Yapıtta yer alan öykülerde doğa duyarlılığı oluşturmak ön plana çıkmaktadır. Bir Varmış Bir Yokmuş, Televizyon Bozulmuş’ta dedenin doğa duyarlılığı romantik bir etki oluşturmaktadır: “Aa aaa dedem ne çok biliyormuş meğer doğayı. Ya o anlattığı koyungözü nergisler, katmerli, kokulu laleler, üzerinden karınca geçse mis gibi kokusuyla doğayı kokuya boğan kekikler, mor çiçekli karganlar, apak mayıs çiçekleri, kedirgenler, ebegümeçleri, kuzukulakları…”(s.25)

Kardan Palyaço’da da kardan palyaço ile doğa duyarlılığı kazandırılmaya çalışılmaktadır: “Bilir misin, ben çok güzel doğa şarkıları bilirim. Şarkıların içinde kelebekler vardır, papatyalar vardır, pınarların şırıltıları vardır. Sana sarı saçlı kuşu anlatırım…”(s.41) Yapıtta benzetmeler yoluyla yazınsal etki oluşturulmaya çalışılmıştır: “Sesi çok güzeldi Kardan Palyaçonun, yumuşacık, su gibi, ekin hışırtısı gibi, rüzgârsız havada denizin kıyıdaki şıpırtısı gibi”(s.44).

Kekik Kokusu adlı öyküde düşler yoluyla yazınsal etki oluşturulmaya çalışılmıştır.
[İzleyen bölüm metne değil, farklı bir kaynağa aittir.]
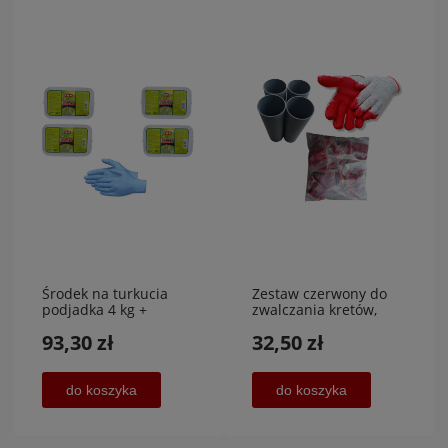
Środek na turkucia
Zestaw czerwony do
podjadka 4 kg +
zwalczania kretów,
rękawiczki + 400 g
nornic, trutka na
93,30 zł
32,50 zł
GRATIS
krety,AGA-PLAST MET 2
do koszyka
do koszyka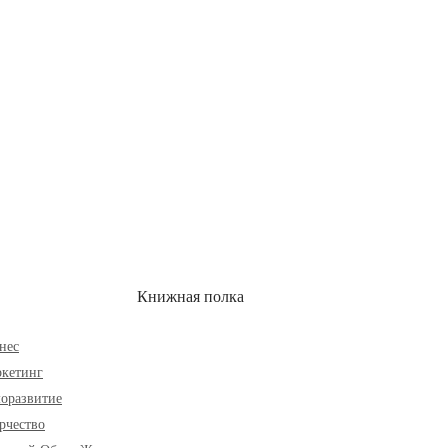
ОН
СКИДКИ
Книжная полка
нес
кетинг
оразвитие
рчество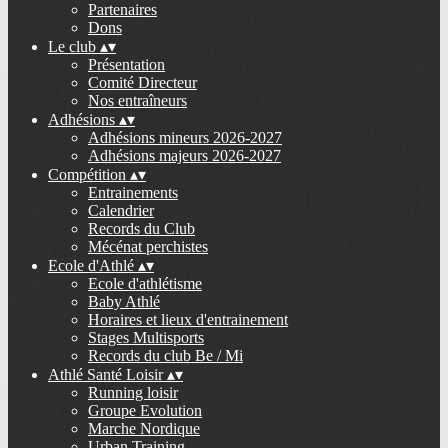
Partenaires
Dons
Le club
▴
▾
Présentation
Comité Directeur
Nos entraîneurs
Adhésions
▴
▾
Adhésions mineurs 2026-2027
Adhésions majeurs 2026-2027
Compétition
▴
▾
Entrainements
Calendrier
Records du Club
Mécénat perchistes
Ecole d'Athlé
▴
▾
Ecole d'athlétisme
Baby Athlé
Horaires et lieux d'entrainement
Stages Multisports
Records du club Be / Mi
Athlé Santé Loisir
▴
▾
Running loisir
Groupe Evolution
Marche Nordique
Urban Training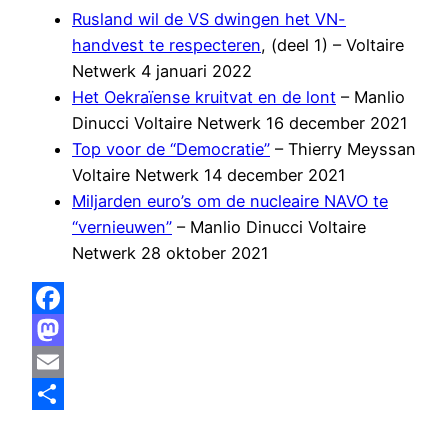
Rusland wil de VS dwingen het VN-
handvest te respecteren
, (deel 1) – Voltaire
Netwerk 4 januari 2022
Het Oekraïense kruitvat en de lont
– Manlio
Dinucci Voltaire Netwerk 16 december 2021
Top voor de “Democratie”
– Thierry Meyssan
Voltaire Netwerk 14 december 2021
Miljarden euro’s om de nucleaire NAVO te
“vernieuwen”
– Manlio Dinucci Voltaire
Netwerk 28 oktober 2021
Facebook
Mastodon
Email
Delen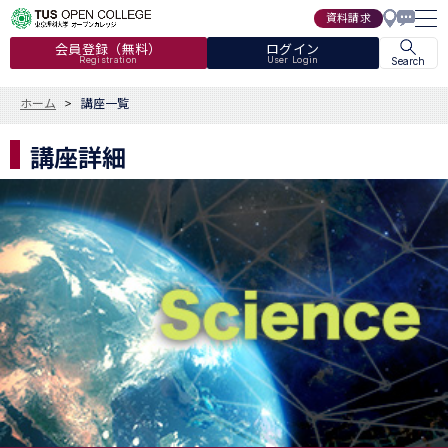
資料請求
会員登録（無料）
ログイン
Registration
User Login
Search
ホーム
講座一覧
講座詳細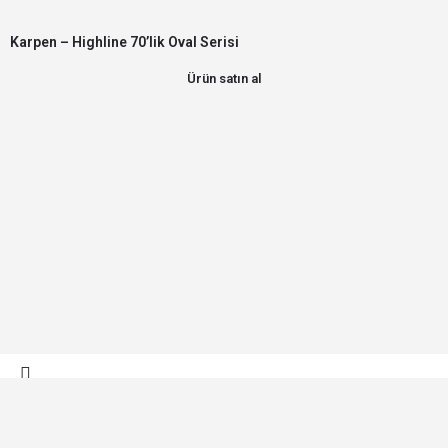
Karpen – Highline 70’lik Oval Serisi
Ürün satın al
Algısal yanılsamalar da anlatıya yazınsal özellikler katmaktadır:

“İlk tası başımdan aşağıya döküyor, az önce ürperen diken diken olmuş vüvudum ısınıveriyor, başımdan aşağıbir sıcaklık yayılıyor, sanki kulaklarım tatlı tatlı uzamaya başlıyor, kollarım uzamaya başlıyor, burnum da uzuyor, hele yanaklarım, iki uzun kırmızı balon... Her şey ısınıyor… Yedi-sekiz anahtar da ısınıyor, öyle sıcak öyle sıcak ki, elime alamıyorum, üflüyorum anahtarı boyuna, üflüyorum... Üf… Üf… Üf… Anam başımdan aşağı tas tas… Tas tas mazot döküyor, benzin döküyor, motor yağı döküyor…”(s.61).